Nesses tempos ecológicos em que está mais que comprovada a contaminação do solo e do lençol freático pelo antigo e reiterado costume de sepultamento de corpos em cemitérios sem os devidos cuidados, a cremação deveria ser incentivada por políticas públicas que ampliassem o número de crematórios e facilitassem - em todos os sentidos - a vida dos que ficam. A igreja católica italiana, através dos seus bispos, diz permitir a cremação dos corpos, mas ao mesmo tempo elenca uma série de razões esquisitas e interpretações saudosistas para restringir a disposição final das cinzas e incentivar o sepultamento em terra. A notícia vem do IHU:
Bispos italianos dizem ''sim'' à cremação, mas sem espalhar as cinzas
A frase-chave é quando se diz: "A cremação é considerada concluída com a deposição da urna no cemitério". A CEI [Conferência dos Bispos da Itália] apresentou na última sexta-feira, 2 de março, a segunda edição italiana do Livro das exéquias, que sanciona um "sim" condicional à prática de cremar os defuntos: as cinzas, para a Igreja, não devem ser espalhadas no mar ou em outro lugar na natureza, nem conservadas em casa ou no jardim, ou "em outros lugares do que o cemitério".
A reportagem é de Gian Guido Vecchi, publicada no jornal Corriere della Sera, 03-03-2012. A tradução é de Moisés Sbardelotto.
A dispersão, de fato, "levanta muita perplexidade sobre a sua plena coerência com a fé cristã, principalmente quando se subentendem concepções panteístas ou naturalistas". A indicação é explícita, mesmo que "o ritual não tome posição clara sobre o âmbito disciplinar".
O texto aprovado pelos bispos será obrigatório a partir do dia 2 de novembro deste ano. Com relação à edição de 1974, foi cancelado o capítulo Exéquias na casa do defunto, porque "os bispos consideraram essa possibilidade estranha aos costumes italianos" e com o risco de "privatização" do rito. Mas a maior novidade reside no Apêndice, com os textos e os ritos que acompanham a cremação. A colocação como "apêndice" não é casual: "Quer-se chamar a atenção para o fato de que a Igreja, embora não se oponha à cremação dos corpos quando é feita em odium fidei, continua considerando a sepultura do corpo dos defuntos como a forma mais idônea para expressar a fé na ressurreição da carne, para alimentar a piedade dos fiéis com relação àqueles que já passaram deste mundo para o Pai, e para favorecer a recordação e a oração de sufrágio por parte de familiares e amigos".

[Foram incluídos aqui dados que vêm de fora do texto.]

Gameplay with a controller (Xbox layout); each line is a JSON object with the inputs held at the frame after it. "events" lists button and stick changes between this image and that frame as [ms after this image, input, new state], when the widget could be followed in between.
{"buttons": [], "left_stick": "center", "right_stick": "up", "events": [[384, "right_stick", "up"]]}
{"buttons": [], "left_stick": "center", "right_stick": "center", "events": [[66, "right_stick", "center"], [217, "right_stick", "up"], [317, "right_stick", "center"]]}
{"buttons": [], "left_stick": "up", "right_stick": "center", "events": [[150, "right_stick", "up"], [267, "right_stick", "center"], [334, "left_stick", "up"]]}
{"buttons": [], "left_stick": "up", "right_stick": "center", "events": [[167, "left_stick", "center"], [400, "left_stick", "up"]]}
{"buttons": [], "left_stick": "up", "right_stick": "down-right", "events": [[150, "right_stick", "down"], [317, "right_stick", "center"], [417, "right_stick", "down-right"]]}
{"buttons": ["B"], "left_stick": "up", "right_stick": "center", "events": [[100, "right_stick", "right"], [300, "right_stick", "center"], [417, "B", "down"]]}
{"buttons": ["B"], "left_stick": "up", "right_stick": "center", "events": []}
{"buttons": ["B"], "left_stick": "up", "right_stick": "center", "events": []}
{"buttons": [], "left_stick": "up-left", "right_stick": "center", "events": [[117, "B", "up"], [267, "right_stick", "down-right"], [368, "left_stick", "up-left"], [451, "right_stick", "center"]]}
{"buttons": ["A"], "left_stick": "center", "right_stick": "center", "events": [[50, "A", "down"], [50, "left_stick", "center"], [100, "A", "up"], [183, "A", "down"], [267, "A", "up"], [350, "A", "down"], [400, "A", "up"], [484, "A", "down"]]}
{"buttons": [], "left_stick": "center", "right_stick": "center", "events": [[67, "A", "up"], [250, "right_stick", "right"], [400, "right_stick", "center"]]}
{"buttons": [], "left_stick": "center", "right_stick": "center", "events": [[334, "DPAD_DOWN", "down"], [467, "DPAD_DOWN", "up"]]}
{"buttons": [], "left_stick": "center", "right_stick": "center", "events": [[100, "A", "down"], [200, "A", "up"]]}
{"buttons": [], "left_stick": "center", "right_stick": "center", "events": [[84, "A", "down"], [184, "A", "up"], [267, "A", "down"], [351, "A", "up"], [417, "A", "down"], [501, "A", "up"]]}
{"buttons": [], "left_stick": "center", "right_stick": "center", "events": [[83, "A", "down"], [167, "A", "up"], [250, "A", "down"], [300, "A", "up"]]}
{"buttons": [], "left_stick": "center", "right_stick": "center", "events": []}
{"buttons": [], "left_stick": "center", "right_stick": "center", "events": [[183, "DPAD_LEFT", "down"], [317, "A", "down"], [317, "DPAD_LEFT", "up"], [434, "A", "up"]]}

Em si, o novo texto reconhece as práticas e as regras da Igreja já previstas no Catecismo de 1992 (número 2301: "A Igreja permite a cremação a não ser que esta ponha em causa a fé na ressurreição dos corpos") e antes ainda no cânone 1176 do Código de Direito Canônico ("A Igreja recomenda vivamente que se conserve o piedoso costume de sepultar os corpos dos defuntos; mas não proíbe a cremação, a não ser que tenha sido preferida por razões contrárias à doutrina cristã") .
Mas as regras foram esclarecidas no texto da Igreja italiana, até porque a cremação está cada vez mais difundida (cerca de 10% em crescimento). Os bispos tinham discutido a questão durante a assembleia de Assis em 2009. Entre outras disposições, "a celebração das exéquias precede de norma a cremação". Certamente, "a opção fundamental da cultura cristã é o enterro, mais conveniente com relação à fé na ressurreição", explica o bispo Alceste Catella, responsável de liturgia da CEI: "Embora isso não signifique que Deus não seja capaz de ressuscitar das cinzas também...".